The walls of the factory seemed sharper somehow, greyer somehow, to Masters’ Lazarus’ eyes. They seemed composed of slices and excavations, raw material blood that was white or grey not red, sliced pallor of noon, real noon (whatever that was), artificial noon (whatever that was).
It was this elusive distinction between noon as universal artifice and sliced bread of reality that sobered the Carnival dead king Masters — if he needed sobering at all — and drew him to perceive how close his shadow was to all industrial revolutions, ghost towns, ghost factories, ghost cradles, all hollows, all realms, within the emotion of transplanted arousal of spirit.
Double arousal. Transplant. Resurrection.
It was a liberation yet a burden, transplant/resurrection. He perceived the sadness of a world that was resourceful yet deprived, he perceived the roots of aching memory, the cave, the nursery fable that the dead bring on their backs to be patented anew in Santa Claus commercials, the study, the skin transplants of Christmas, the masks, the oddest commotion in aroused blood, the humour of lust, as workers idled a little and contemplated their coming holiday.
It was the objectivity of Lazarus-spirit, yes, but in the reanimation of mystical organs, it evoked vistas of shocking illusion, shocking power to be all things to all men, power to deceive the corruptible with the corruption of magic. “Oh mind of Lazarus,” said Masters, “what a temptation it is: to see through all things, all peoples, to rule with the power of the grave.”

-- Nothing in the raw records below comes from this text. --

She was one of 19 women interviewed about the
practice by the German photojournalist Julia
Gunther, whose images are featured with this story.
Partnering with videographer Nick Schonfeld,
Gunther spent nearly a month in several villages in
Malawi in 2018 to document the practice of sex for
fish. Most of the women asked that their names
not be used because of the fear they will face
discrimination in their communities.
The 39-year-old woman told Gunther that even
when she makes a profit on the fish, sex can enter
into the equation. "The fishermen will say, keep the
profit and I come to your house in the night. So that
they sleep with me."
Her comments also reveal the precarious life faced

He looked across the apparently real, the apparently artificial light of noon and waved to one of the West Indians he had come to see. He had cultivated a good accord with the two operators of Madame Guillotine but was astonished — despite his insight into the powers he now possessed — when Jackson, the older operator, rushed across tempestuously to greet him, to seize his magnetic Lazarus hand, and to shake it staunchly with a great demonstration of affection. Affection? No, something else. It was awe, I dreamt. Expectation of wonders. “I sorry James ain’t here to greet you, Everyman,” Jackson cried, “he had a narrow shave. Lucky devil! He swears your magic did the trick, that you pulled him back from the pit.”